What the Palestinian people want, in practical terms
“In a war of ideas, it is people who get killed”. (Stanisław Jerzy Lec)
History knows many proofs of the famous proverb: “The road to hell is paved with good intentions”. High-minded dreams of some result in sweat, tears and blood for others.
Not long ago Libya was a prospering country. Medicine, education and electricity were free for all citizens. There was a supermarket chain with symbolic prices of basic products for large families. There was no rent. A liter of gasoline was cheaper than a liter of water, and the state paid $ 7 000 for every newborn. Today, thanks to the efforts of the European powers, Libya is a ruined, miserable country taken to pieces by local clans, gangs and agents of influence, including “Al Qaida” and Iran.
Kosovo is another example. Recognized by the West, it remains “a black hole” of the world community and the main transit point for drugs and sex slavers trafficking.
Supporting the Palestinian state is a modern tendency. The problem is that nobody has asked Palestinians themselves what that wanted. It is clear that any inhabitant of Jenin or Nablus would without a hitch tell the BBC or CNN correspondents that he longs for Free Palestine. Any other reaction is impossible in a patriarchal or totalitarian society.
When foreigners asked a “Homo Soveticus” about his vital values, he immediately recollected his “Love for Motherland”. It didn’t stop him from savoring jokes about communist leaders, and having a yen for American tape recorders and jeans.
The recent (May 2011) poll of the Palestinian Center for Public Opinion (PCPO) has revealed that 35 percent of East Jerusalem Arabs would prefer Israeli citizenship, and the same number refrained from answering the question. In case of dividing Jerusalem 40 percent said they would try to get over to Israel.
According to a similar poll by Pechter Middle East Polls Institute conducted in January 2011 in 19 Arab quarters of East Jerusalem, 54 percent of Palestinians prefer to remain under Israeli jurisdiction; 39 percent were sure that their neighbors were eager to get Israeli passports.
Another PCPO poll was conducted in June 2011 after the reconciliation between Fatah and HAMAS. It showed that Palestinians wanted independence but their major concerns were corruption, unemployment and poverty (36 percent). Only 30 percent thought that their most serious problems were Israeli occupation and settlement activity.
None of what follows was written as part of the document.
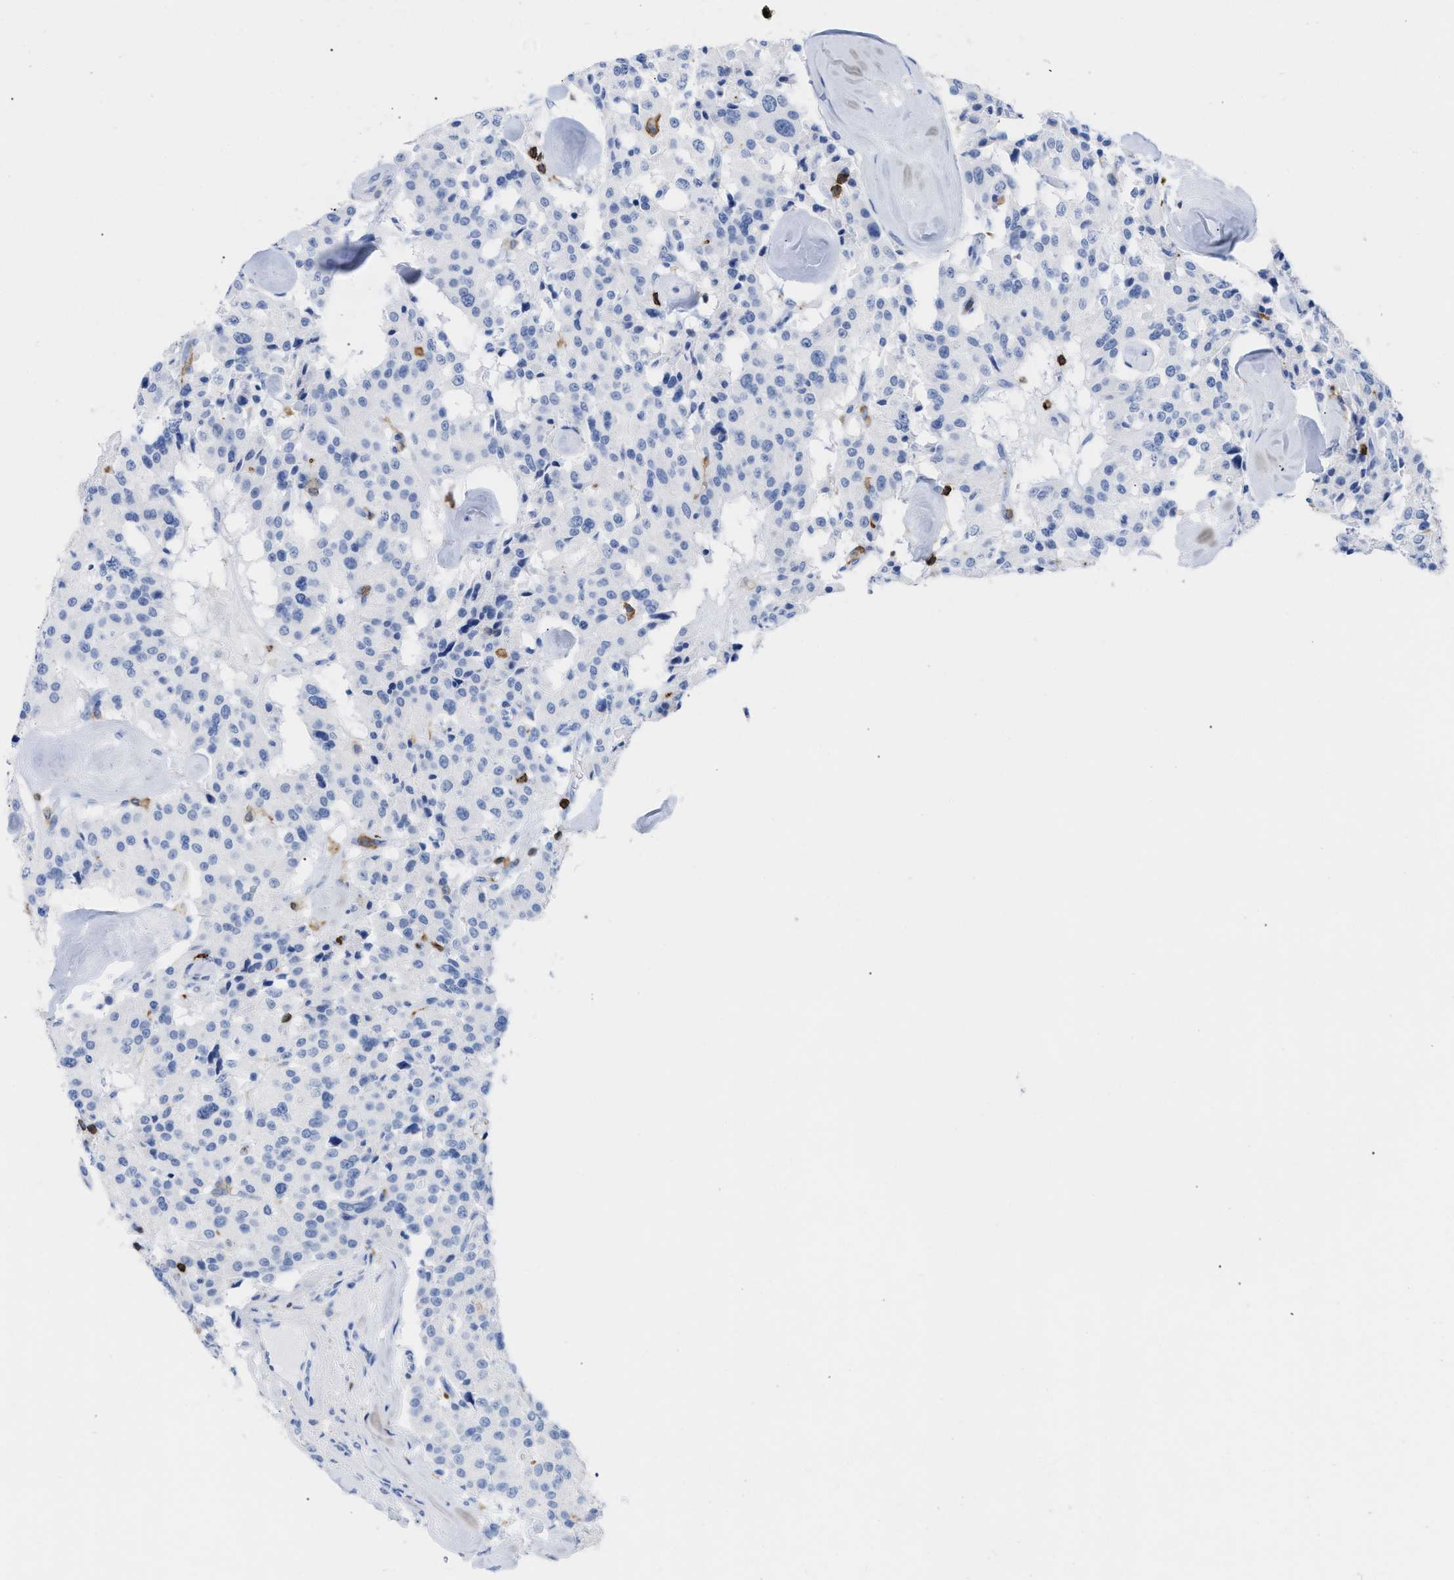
{"staining": {"intensity": "negative", "quantity": "none", "location": "none"}, "tissue": "carcinoid", "cell_type": "Tumor cells", "image_type": "cancer", "snomed": [{"axis": "morphology", "description": "Carcinoid, malignant, NOS"}, {"axis": "topography", "description": "Lung"}], "caption": "Immunohistochemistry photomicrograph of human carcinoid (malignant) stained for a protein (brown), which shows no staining in tumor cells. (DAB (3,3'-diaminobenzidine) IHC, high magnification).", "gene": "LCP1", "patient": {"sex": "male", "age": 30}}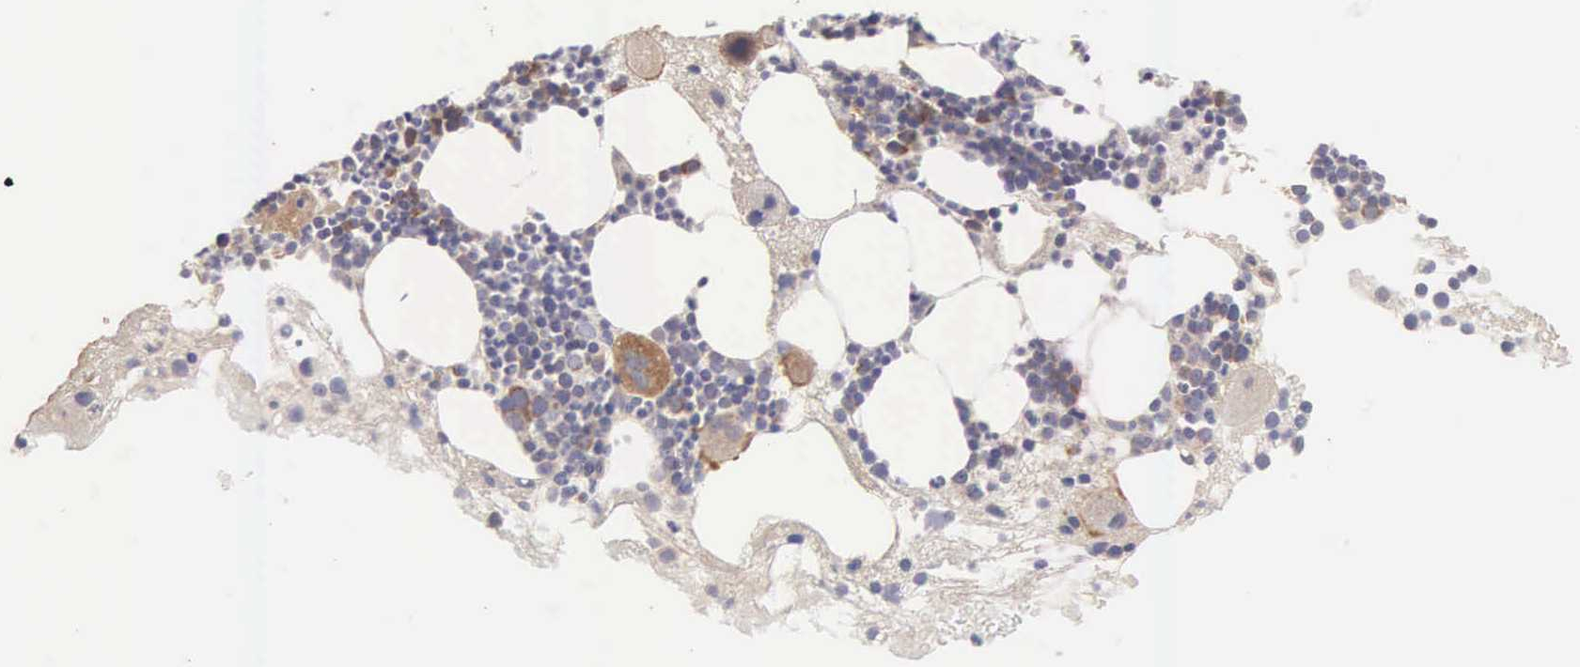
{"staining": {"intensity": "moderate", "quantity": "25%-75%", "location": "cytoplasmic/membranous,nuclear"}, "tissue": "bone marrow", "cell_type": "Hematopoietic cells", "image_type": "normal", "snomed": [{"axis": "morphology", "description": "Normal tissue, NOS"}, {"axis": "topography", "description": "Bone marrow"}], "caption": "A medium amount of moderate cytoplasmic/membranous,nuclear positivity is present in approximately 25%-75% of hematopoietic cells in normal bone marrow. The staining was performed using DAB to visualize the protein expression in brown, while the nuclei were stained in blue with hematoxylin (Magnification: 20x).", "gene": "TXLNG", "patient": {"sex": "male", "age": 75}}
This is hardly a sensation. When in 2000 in Camp — David Ehud Barak, the former Israeli Prime Minister expressed readiness to transfer significant parts of East Jerusalem to Arafat, Arab inhabitants of Shuafat and Beit Hanina villages in the North of Jerusalem started buying dwelling in the village of Beit Safafa in South Jerusalem which would anyway remain in the borders of Israel.
During many years Arabs of the West Bank have tried to move to East Jerusalem and obtain Israeli citizenship. Today Arabian speech can be heard in many Jewish quarters of the city. Arabs, both Christians and Muslims, buy apartments here. However they don’t hesitate to speak in favor of an independent Palestinian state.
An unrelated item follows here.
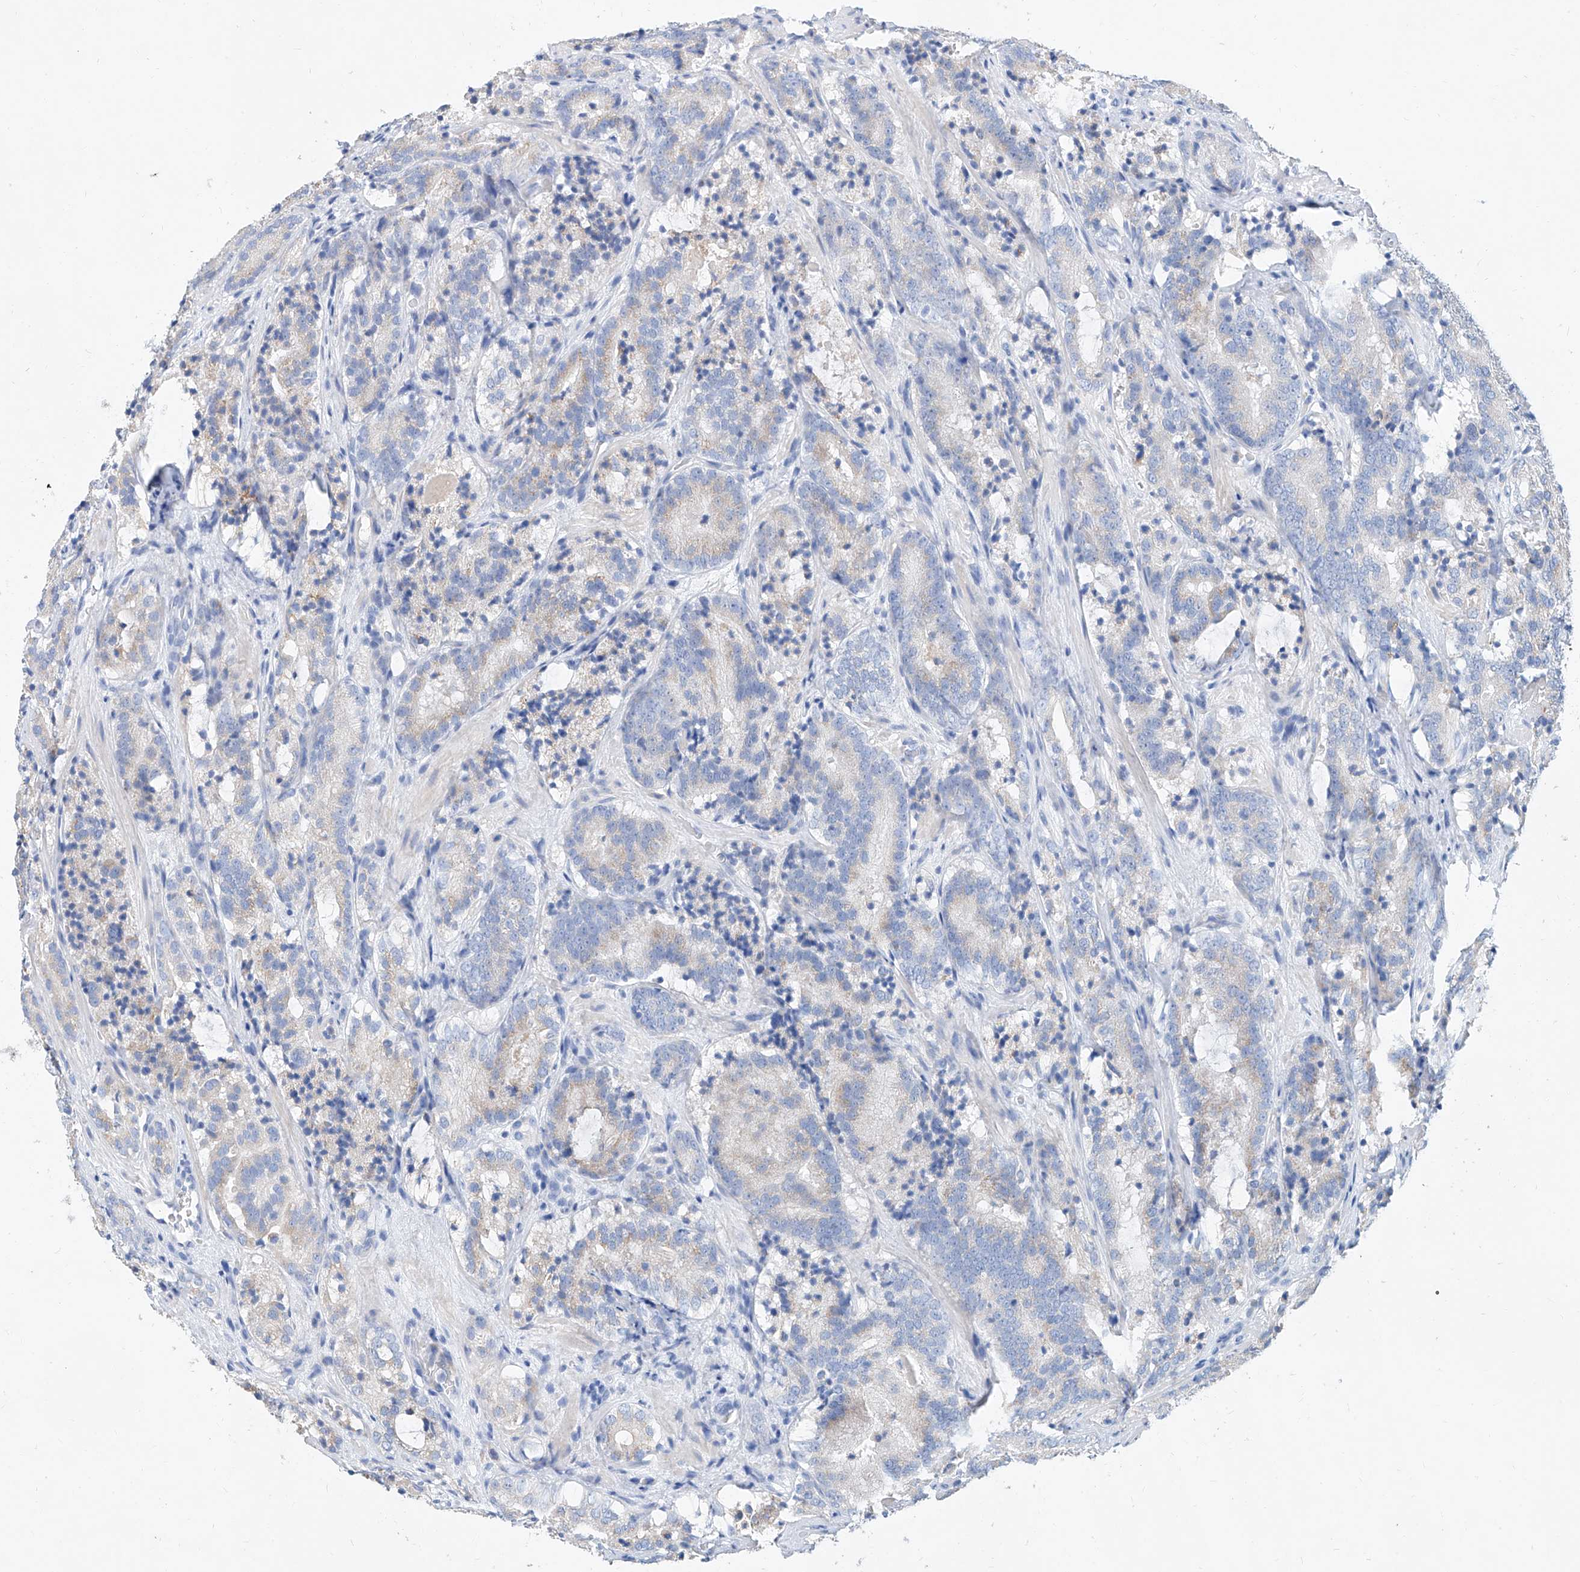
{"staining": {"intensity": "negative", "quantity": "none", "location": "none"}, "tissue": "prostate cancer", "cell_type": "Tumor cells", "image_type": "cancer", "snomed": [{"axis": "morphology", "description": "Adenocarcinoma, High grade"}, {"axis": "topography", "description": "Prostate"}], "caption": "Immunohistochemical staining of prostate cancer (high-grade adenocarcinoma) exhibits no significant expression in tumor cells.", "gene": "SLC25A29", "patient": {"sex": "male", "age": 57}}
These are the realities of the Middle East that are incomprehensible to a western person. However, the phenomenon of “split consciousness” has a simple explanation. On the one hand, Palestinians cherish the dream of their own state and destruction of Israel. But on the other hand, they want to exist normally here and are putting off their expectations for an uncertain future.
They don’t have any sympathies either for Jews, or for their state. But they can get a job in Israel, and moreover the citizens of East Jerusalem have numerous advantages: medical and social insurance, good job possibilities, government protection from extortion, corruption and gangster bands. They are also protected from HAMAS that in the event of assuming power could impose on them its way of life as it happened in Gaza.
According to official Palestinian data a couple of years ago about 12 000 Palestinians worked on settlement construction in the West Bank. It was their main and sometimes the only source of income which they lost after the Palestinian Authority had prohibited that kind of job.
But the PA itself is not able to provide any reasonable alternative. From their own contractors Palestinians receive 100 -150 shekels per day, from the Israeli ones – 350-450 shekels per day. Palestinians hope that the houses constructed by their own hands will one day become their property. But today they desperately need money for existence and look sadly at Romanians and Thais replacing them on construction sites in Israel.
The enlightened world exulted over Israel leaving the Gaza strip. However the people of Khan Younis hardly shared the enthusiasm, because they once earned in hothouses of Gush-Katif more per month than they receive now per year in the form of humanitarian help or doing odd jobs.
It is not difficult to foresee what will happen when the world recognizes the Palestinian state unilaterally. Existing economic ties between Israel and the PA will break, the West Bank will be cut off from Israel, the political atmosphere will make it impossible for Arabs working in Israel, and the Palestinian economy that has hardly recovered after long years of crisis will again be plunged into chaos.
According to a PCPO poll, today 26 percent of Palestinians are ready to leave the West Bank. It is anyone’s guess how this number will increase in case of sharp deterioration in the economic situation of the new state.
The Palestinian state will probably be proclaimed. But will it help Palestinians?